As Obidowski tells it, as she was walking away, she was hit in the back and knocked facedown on the sidewalk, breaking her glasses and sustaining a serious cut over one eye. She managed to fend off the two assailants and run down an alley, but they caught up with her and attacked her again. Grenier admitted to police that he'd kicked her in the head. When police arrived on the scene, the three men were standing with the car nearby, one with blood on his sneaker; Obidowski was transported for emergency treatment. Although without her glasses Obidowski could not immediately identify her attackers, police were able to do so from witnesses' reports. Police said that both men had kicked her in the head and ribs.

But as the defense presented it, Sheldon got out of the car, walked towards Obidowski and said, "Hey, buddy, you broke my antenna." As he approached, Obidowski turned and took a swipe with her long fingernails that scratched his ear. In "self-defense" he lunged and knocked her down, while Grenier came running to assist him, and Poole moved into the driver's seat to follow with the car.

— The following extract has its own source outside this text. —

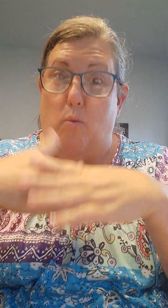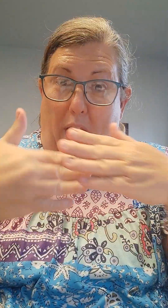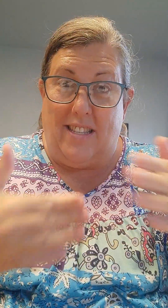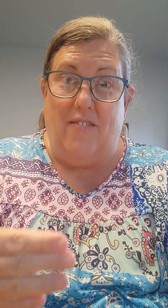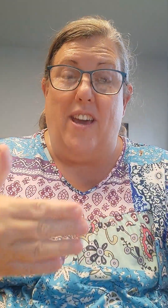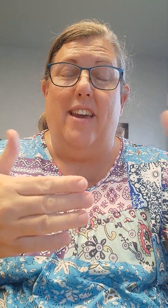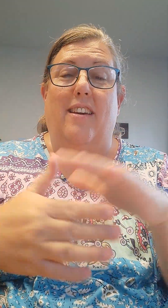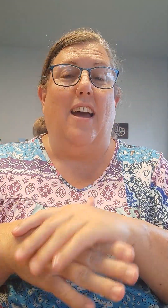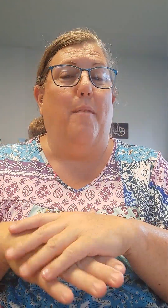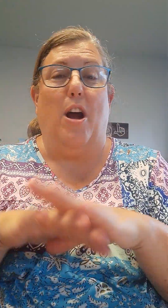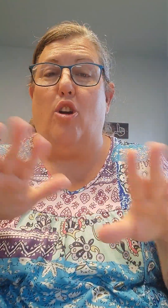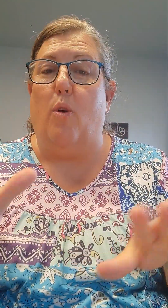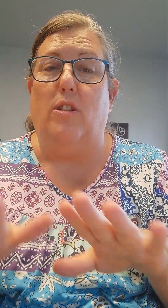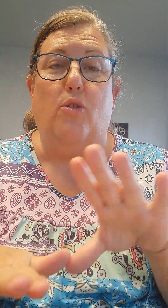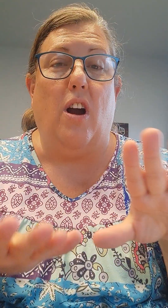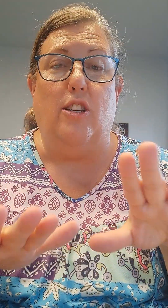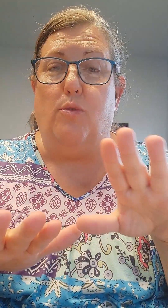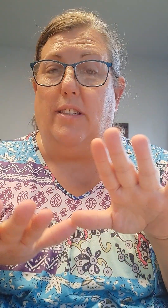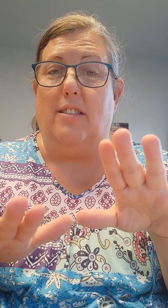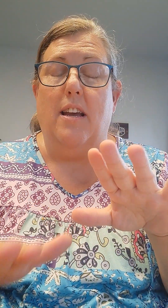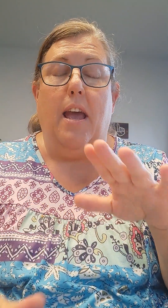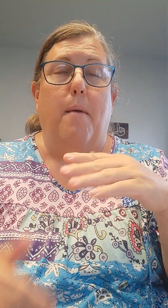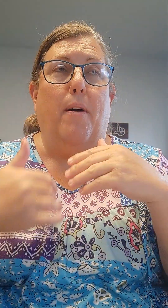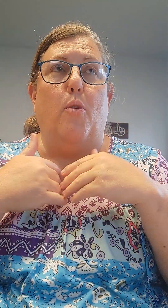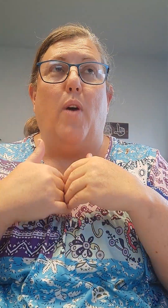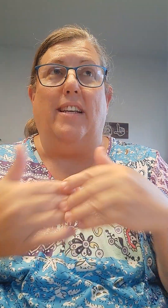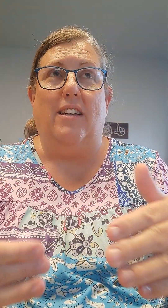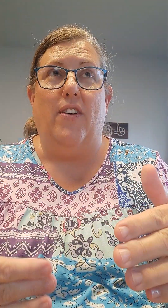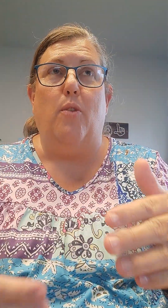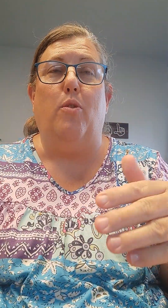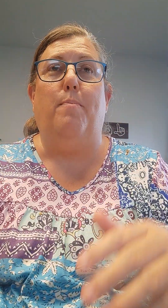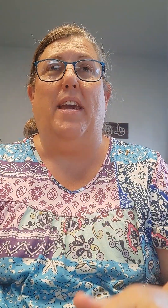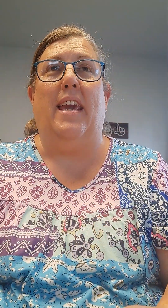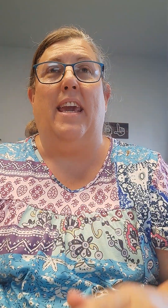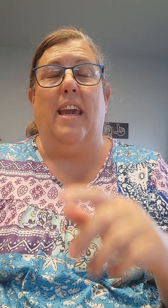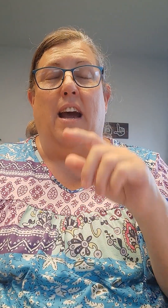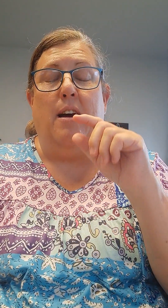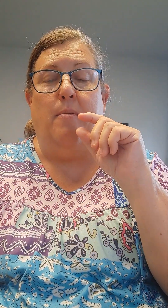the rest of it, I'm not gonna go into hundreds. But the rest of it would be, um,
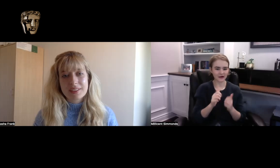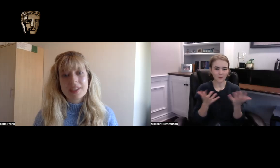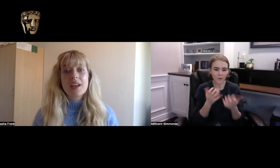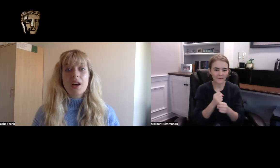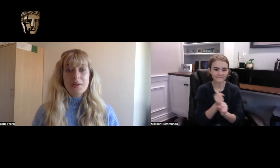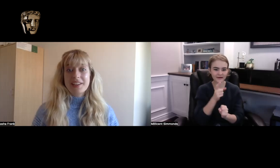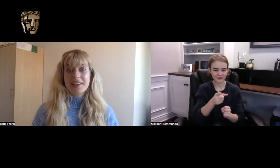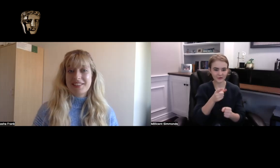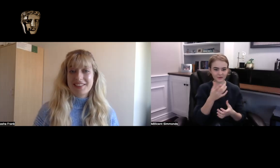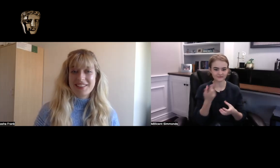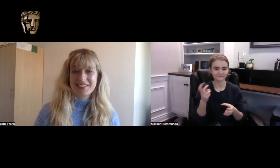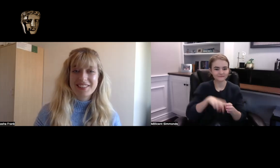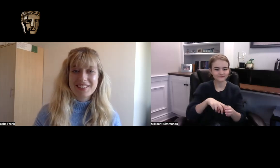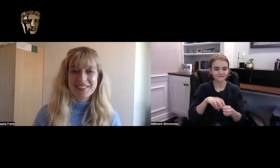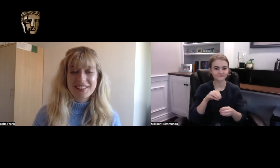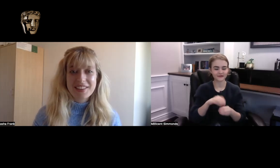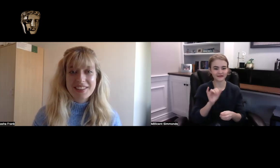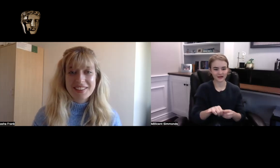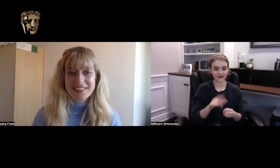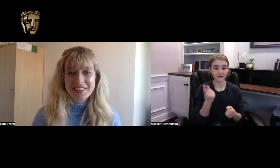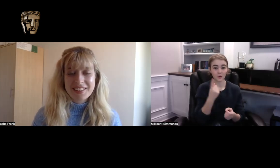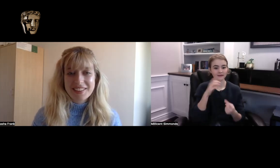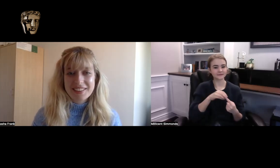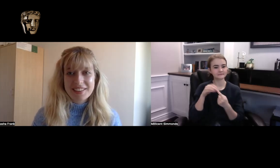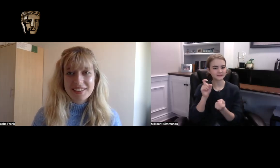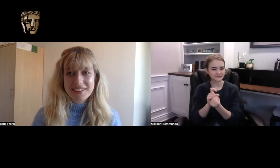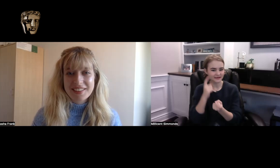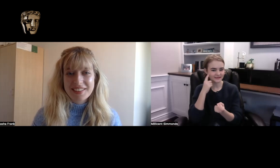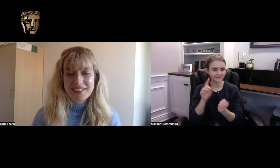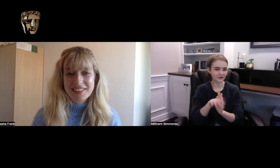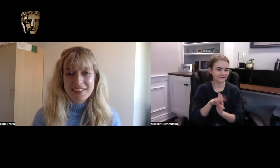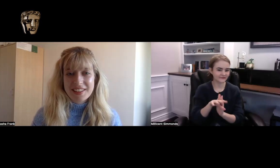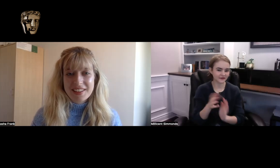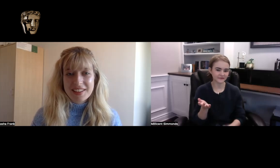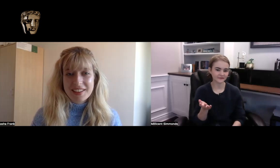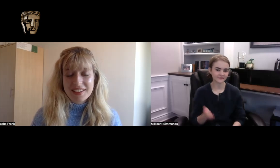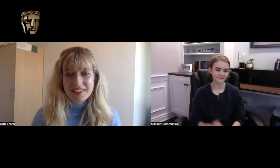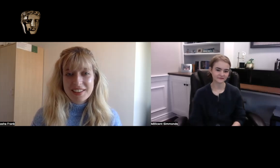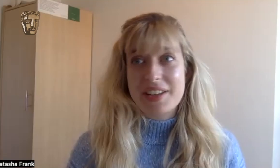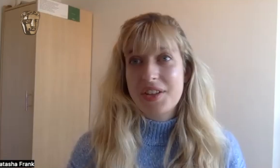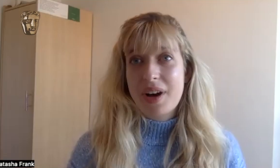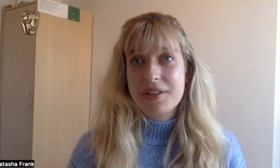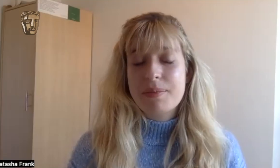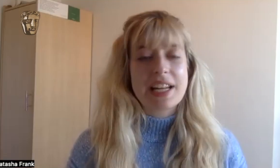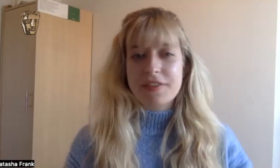really interested in that. What made you get into that specifically for film? So I do mainly film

Cianci's liaison to the gay and lesbian community, Fitzgerald Himmelsbach, himself an open gay who has experienced a series of death threats, said, "It was a hate crime. It was a gay-bashing. ... the judge misunderstood or misinterpreted the new law, and I think we need to re-examine the law to make sure it doesn't happen again." In December, Himmelsbach had co-sponsored with the Providence Human Relations Commission a seminar on anti-gay hate crimes, at which he and assorted other presenters unanimously urged victims to make full reports to police. On the occasion of the suspects' arraignment, Cianci had held a press conference to say that, "This administration will not tolerate hate crimes of any kind. Those who think they can participate in gay bashing, or any time of crime motivated by ignorance, hatred, bias, in our city, have it all wrong."